İçerisi zifiri karanlıktı, gerçekten de hiçbir şey göremiyorduk.
Esra koluma yapışıp: "İyi misin? Düşecekmişim gibi hissediyorum." dedi.
Gerçekten de öyleydi. Sonsuz bir geceyi yaşıyormuş gibi hissediyordum. Rehberimiz bize iki tane baston uzatıp: "Bunlar geziniz sırasında size eşlik edecek. Korkmayın, gözümüzle göremediğimiz zaman duyarak görmeye çalışırız. Etrafınızdaki seslere kulak verin. Anlamaya çalışın." dedi. Bir elimizde bastonla, diğer elimizle duvara dokunarak yürümeye başladık. Sonra birden kuş seslerini işittik. O an rehberimiz bir parktan geçtiğimizi söyledi bize.
Tüm bunlar olup biterken ufacık bir ışık bile yoktu. Sadece sesle ve dokunarak nerede olduğumuzu anlamaya çalışıyorduk.
Rehberimiz o sırada bize neler hissettiğimizi sordu. Ben: "Farklı bir dünyada ve rüyadaymışım gibi hissediyorum kendimi. Az sonra gözümü açtığımda uyanacakmışım gibi."
Esra beni onaylayarak: "Gerçekten de öyle, her şey bir rüya gibi. Ama uyanmak istediğim bir rüya bu. Gözlerimi açmak istiyorum."
Rehberimiz: "Görmek sadece gözle olmaz çocuklar, diye yineledi. Dokunarak hissederek koklayarak anlayarak görürsünüz. Aslında diyalog varsa karanlık diye bir şey de yoktur." dedi.
Sonra tramvaya doğru yürüdük. Tramvayda koltuğumu bulmakta zorlansam da öğretmenim kolumdan tutup oturmama yardım etti. Her şey ne kadar farklıydı, görmemenin ne demek olduğunu kısa bir süredir deneyimlemiştim. Oysaki ömür boyu bu şekilde yaşayan insanlar vardı.

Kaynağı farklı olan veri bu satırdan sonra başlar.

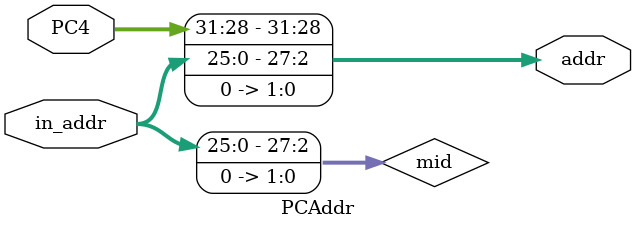
<source format=v>
`timescale 1ns / 1ps


module PCAddr(
    input [31:0]PC4,
    input [25:0] in_addr,
    output reg [31:0] addr
    );
    wire [27:0] mid;
    assign mid = in_addr<<2;
    always@(in_addr) begin
        addr <= {PC4[31:28],mid[27:0]};
    end
endmodule

</source>
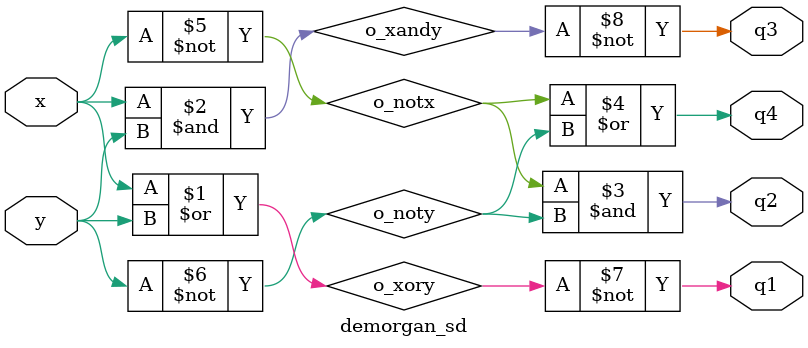
<source format=v>
`timescale 1ns / 1ps


module demorgan_sd(x,y,q1,q2,q3,q4);
input x,y;
output q1,q2,q3,q4;
wire o_xory,o_xandy,o_notx,o_noty;

or or1(o_xory,x,y);
and and1(o_xandy,x,y);
not not1(o_notx,x);
not not2(o_noty,y);

not not3(q1,o_xory);
and and2(q2,o_notx,o_noty);
not not4(q3,o_xandy);
or or2(q4,o_notx,o_noty);

endmodule

</source>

Tramvay yolculuğumuz bitince karşıdan karşıya geçtik. Sonra bir kafeye geldik. Esra'yla ben çikolatalı süt içtik.
Öğretmenimiz bize dönüp: "Bakın çocuklar, siz de deneyimlediniz ki karanlıkta herkes eşittir. "Karanlıkta Diyalog" bir anlamda bize görmenin farklı biçimlerini sunar. Empati becerinizi geliştirebilmeniz için burayı görmenizi istedim."
Bir de şunu eklemem gerekir ki; toplu taşımadaki anonslar bazen çoğumuz için önemsiz oluyor, çünkü yolu görüyor veya biliyoruz. O sırada rehberimiz ekledi:
''Biz bazen bu anonsları aşırı gürültüden duyamıyoruz, bazen de hiç anons yapılmıyor. O yüzden görme engelli birini fark ettiğinizde lütfen yardım etmeyi teklif edin.'' dedi.
Rehberimiz artık neredeyse süremizin dolduğunu söyledi. İçeride ne kadar kaldığımızı sorduğumda ise çok şaşırdım. Yalnızca bir saatmiş. Bana çoook daha fazla geldi. Hiçbir yeri görmeden, bilmeden yürüdüğümüz hatta tramvaya bile bindiğimiz bugün, hiç unutamayacağım günler listeme girdi.
Öğretmenimizin de dediği gibi yeni ve farklı görme biçimlerinin de var olduğunu deneyimledik. Kapkaranlık bir ortamda bize verilen bastonlarla, farklı sesler ve ipuçlarıyla yolumuzu bulmaya çalıştık. Çıkışa yöneldiğimizde gözlerime kocaman bir ışık doldu. Etraftaki kalabalığa karışan birçok insan gördüm, derin bir oh çektim.
Görebildiğim için şükrettim.
Oradan çıkmadan önce rehberimize dönüp: "Bize rehberlik ettiğiniz için çok teşekkür ederim. Bugünü hiç unutmayacağım." dedim. Ve ona sarıldım. Çünkü hissetmek de gerçekten görmenin bir çeşidiydi. Rehberimiz de: "Ben de sizleri unutmayacağım çocuklar. İyi ki geldiniz." dedi.
Hepiniz burayı görmelisiniz bence, inanılmaz bir deneyimdi.